Search code examples
amazon-web-servicesamazon-s3databricksspark-structured-streaming

DataBricks Auto loader vs Input source files deletion detection


While ingesting files from a source s3 bucket continuously, I would like to be able to detect the case where files are being deleted. As far as I can tell the Autoloader can not handle the detection of files deleted in the source folder. Hence the case can't be supported. I want to confirm that first, and if it is indeed the case, inquire about the approach or work around that people use to handle that scenario. 


Solution

  • According to the Databricks documentation at this time, no, AutoLoader triggers on object creation only (e.g. ObjectCreated events) and therefore does not support detection of deleted files; neither does Databricks Workflows through a means such as File Arrival Trigger.
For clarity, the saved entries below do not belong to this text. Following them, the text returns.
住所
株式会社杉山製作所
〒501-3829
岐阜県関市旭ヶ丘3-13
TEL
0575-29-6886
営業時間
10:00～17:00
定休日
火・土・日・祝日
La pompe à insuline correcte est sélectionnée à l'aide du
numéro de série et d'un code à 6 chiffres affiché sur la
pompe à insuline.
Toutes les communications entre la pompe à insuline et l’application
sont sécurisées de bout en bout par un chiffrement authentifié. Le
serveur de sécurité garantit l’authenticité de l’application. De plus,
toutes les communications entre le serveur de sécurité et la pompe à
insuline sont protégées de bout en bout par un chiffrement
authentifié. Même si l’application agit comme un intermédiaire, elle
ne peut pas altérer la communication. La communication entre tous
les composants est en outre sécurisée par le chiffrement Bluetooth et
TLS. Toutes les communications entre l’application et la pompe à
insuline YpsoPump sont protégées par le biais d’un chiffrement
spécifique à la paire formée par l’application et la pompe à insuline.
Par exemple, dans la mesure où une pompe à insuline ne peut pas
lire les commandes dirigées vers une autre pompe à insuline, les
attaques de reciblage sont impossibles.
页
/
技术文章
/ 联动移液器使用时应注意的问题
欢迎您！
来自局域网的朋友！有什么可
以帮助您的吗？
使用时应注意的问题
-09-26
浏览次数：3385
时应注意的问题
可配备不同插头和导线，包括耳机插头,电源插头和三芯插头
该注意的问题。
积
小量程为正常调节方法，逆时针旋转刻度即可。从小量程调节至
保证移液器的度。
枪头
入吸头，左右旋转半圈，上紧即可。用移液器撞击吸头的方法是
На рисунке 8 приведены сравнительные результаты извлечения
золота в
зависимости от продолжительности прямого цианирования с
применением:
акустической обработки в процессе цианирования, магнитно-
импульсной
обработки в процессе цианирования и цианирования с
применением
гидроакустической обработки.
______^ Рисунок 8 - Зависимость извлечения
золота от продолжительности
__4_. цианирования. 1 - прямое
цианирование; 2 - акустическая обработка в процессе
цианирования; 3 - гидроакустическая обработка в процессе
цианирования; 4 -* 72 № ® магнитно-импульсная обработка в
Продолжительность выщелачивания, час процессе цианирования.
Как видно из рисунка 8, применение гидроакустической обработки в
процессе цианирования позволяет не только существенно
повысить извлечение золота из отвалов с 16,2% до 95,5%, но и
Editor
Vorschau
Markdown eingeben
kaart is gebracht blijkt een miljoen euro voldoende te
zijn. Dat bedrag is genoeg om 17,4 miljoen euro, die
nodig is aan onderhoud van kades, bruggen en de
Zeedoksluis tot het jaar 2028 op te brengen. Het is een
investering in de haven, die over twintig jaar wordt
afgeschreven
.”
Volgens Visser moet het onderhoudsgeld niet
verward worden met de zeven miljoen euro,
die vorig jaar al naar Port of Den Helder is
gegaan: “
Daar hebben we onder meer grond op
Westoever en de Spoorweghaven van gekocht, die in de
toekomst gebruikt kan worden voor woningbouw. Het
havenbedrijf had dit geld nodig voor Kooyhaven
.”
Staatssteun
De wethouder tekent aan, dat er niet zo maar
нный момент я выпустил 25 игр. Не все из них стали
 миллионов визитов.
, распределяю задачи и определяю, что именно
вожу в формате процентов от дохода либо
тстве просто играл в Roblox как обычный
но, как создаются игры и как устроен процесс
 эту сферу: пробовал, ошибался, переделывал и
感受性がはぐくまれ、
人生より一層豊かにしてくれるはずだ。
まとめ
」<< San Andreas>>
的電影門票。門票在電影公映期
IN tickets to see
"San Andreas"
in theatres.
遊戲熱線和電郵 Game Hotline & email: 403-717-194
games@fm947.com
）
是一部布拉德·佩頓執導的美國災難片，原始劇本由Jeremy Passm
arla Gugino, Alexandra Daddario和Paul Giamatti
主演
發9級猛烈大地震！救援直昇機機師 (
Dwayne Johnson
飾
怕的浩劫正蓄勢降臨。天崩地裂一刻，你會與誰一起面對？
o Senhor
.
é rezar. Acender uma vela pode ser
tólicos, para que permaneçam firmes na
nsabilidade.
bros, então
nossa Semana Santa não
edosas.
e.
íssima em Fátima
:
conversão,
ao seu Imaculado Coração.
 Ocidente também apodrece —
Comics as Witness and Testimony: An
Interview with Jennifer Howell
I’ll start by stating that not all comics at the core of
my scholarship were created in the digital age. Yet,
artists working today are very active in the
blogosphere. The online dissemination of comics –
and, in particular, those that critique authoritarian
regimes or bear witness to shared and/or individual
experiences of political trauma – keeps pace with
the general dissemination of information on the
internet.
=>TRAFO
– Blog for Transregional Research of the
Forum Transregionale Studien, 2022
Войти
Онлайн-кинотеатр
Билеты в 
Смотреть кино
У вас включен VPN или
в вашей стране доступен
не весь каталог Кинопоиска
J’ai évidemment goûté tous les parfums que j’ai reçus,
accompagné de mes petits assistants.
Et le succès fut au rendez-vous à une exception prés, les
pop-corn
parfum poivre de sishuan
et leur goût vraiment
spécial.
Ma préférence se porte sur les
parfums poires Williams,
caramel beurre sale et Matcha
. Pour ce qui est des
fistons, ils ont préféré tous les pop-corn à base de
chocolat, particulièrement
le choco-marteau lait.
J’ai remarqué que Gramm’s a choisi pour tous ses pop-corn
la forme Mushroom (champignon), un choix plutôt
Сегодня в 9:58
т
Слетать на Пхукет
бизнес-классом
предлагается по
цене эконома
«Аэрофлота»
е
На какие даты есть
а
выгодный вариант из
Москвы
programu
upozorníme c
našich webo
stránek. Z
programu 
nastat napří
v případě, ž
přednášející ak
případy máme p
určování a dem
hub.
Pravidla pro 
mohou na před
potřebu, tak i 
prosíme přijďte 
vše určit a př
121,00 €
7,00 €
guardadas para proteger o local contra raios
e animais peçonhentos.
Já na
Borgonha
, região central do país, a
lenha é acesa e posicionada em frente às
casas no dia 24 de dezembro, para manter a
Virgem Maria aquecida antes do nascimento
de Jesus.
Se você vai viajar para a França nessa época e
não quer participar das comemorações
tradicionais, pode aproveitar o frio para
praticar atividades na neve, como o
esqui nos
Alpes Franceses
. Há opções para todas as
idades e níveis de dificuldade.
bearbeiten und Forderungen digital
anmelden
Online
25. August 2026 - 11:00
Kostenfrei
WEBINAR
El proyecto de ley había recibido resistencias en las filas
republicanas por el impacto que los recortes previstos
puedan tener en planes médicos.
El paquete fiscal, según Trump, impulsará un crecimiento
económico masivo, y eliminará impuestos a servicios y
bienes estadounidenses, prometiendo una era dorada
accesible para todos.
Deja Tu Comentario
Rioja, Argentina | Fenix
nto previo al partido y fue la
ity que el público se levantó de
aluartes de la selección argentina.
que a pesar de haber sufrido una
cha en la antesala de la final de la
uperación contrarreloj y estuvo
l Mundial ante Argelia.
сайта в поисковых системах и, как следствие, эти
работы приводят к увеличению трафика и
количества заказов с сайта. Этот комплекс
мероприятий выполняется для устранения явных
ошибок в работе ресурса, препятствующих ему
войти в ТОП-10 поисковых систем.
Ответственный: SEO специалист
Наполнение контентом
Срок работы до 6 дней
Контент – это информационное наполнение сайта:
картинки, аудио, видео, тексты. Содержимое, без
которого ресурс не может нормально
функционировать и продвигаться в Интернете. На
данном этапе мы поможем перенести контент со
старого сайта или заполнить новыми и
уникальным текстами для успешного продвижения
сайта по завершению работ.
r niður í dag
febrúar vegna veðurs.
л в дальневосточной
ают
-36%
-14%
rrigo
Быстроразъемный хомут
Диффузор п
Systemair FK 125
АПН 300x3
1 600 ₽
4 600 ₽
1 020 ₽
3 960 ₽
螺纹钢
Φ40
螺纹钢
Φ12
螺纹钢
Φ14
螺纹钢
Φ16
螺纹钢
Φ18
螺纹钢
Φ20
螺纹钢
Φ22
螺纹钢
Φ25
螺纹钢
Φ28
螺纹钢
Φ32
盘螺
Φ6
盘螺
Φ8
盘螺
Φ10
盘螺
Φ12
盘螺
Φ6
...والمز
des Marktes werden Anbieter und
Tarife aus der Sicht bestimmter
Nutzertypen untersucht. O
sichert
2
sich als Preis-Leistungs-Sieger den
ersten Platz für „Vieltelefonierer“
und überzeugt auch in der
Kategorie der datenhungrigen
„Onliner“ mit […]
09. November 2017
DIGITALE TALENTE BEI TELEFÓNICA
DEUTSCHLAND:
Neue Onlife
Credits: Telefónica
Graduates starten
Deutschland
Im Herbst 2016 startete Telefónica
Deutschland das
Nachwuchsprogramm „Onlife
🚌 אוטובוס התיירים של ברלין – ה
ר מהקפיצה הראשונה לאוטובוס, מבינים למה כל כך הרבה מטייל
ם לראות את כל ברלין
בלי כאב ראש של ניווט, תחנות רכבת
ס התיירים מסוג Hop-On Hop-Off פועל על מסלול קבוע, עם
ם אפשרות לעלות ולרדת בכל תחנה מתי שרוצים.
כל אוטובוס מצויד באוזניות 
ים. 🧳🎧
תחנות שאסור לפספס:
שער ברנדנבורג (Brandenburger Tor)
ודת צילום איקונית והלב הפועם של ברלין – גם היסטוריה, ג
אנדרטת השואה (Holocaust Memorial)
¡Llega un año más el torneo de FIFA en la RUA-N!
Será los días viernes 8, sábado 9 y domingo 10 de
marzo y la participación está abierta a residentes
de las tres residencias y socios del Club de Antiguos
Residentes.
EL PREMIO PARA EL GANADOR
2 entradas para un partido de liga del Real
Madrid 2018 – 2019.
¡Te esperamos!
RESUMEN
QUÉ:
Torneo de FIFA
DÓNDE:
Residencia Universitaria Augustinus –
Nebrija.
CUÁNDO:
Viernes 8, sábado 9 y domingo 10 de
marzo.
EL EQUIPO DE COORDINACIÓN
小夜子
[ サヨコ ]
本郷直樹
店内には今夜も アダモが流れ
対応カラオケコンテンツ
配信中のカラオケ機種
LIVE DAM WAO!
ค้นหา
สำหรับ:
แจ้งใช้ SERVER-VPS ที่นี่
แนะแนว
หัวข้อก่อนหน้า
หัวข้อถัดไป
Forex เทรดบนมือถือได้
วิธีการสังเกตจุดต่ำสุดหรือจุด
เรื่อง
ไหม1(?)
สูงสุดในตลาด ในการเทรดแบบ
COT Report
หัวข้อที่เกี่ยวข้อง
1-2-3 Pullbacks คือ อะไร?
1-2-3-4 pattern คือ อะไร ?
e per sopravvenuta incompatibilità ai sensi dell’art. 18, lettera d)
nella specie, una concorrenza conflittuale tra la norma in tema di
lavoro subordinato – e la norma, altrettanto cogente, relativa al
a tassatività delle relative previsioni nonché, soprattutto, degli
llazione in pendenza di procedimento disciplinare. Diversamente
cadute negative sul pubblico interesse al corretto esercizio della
    The ideal solution will depend on what your objective is to do with the deleted files. However, a possible workaround generically speaking would be to create your own AWS Lambda Function that triggers off of the s3:ObjectRemoved:* events (you can trigger Lambda functions using S3 Event Notifications). Depending on what you need to do with the deleted file, you may prefer to do the processing entirely in this Lambda function. Or you may implement the Lambda function to simply copy the file to a different location, which you could have a Databricks workflow process either using AutoLoader or File Arrival Trigger.

    • (option 1): S3 Event Notification --> Lambda (processing)
      • This is the leanest, with fewer moving parts and is more cost-effective, but may limit you in terms of processing power and Spark capabilities.
    • (option 2): S3 Event Notification --> Lambda --> copy file to another S3 location --> Databricks Job processes with File Arrival Trigger
      • This is more over-engineered since Lambda is already event-driven, but perhaps you need longer processing or capabilities only available on Databricks, so you may still use this option.
    • (option 3): S3 Event Notification --> Lambda --> copy file to another S3 location --> Databricks Job processes with AutoLoader
      • This would be ideal if you want to batch process your deleted files from the quarantine, and have access to the full capabilities of Databricks or Spark.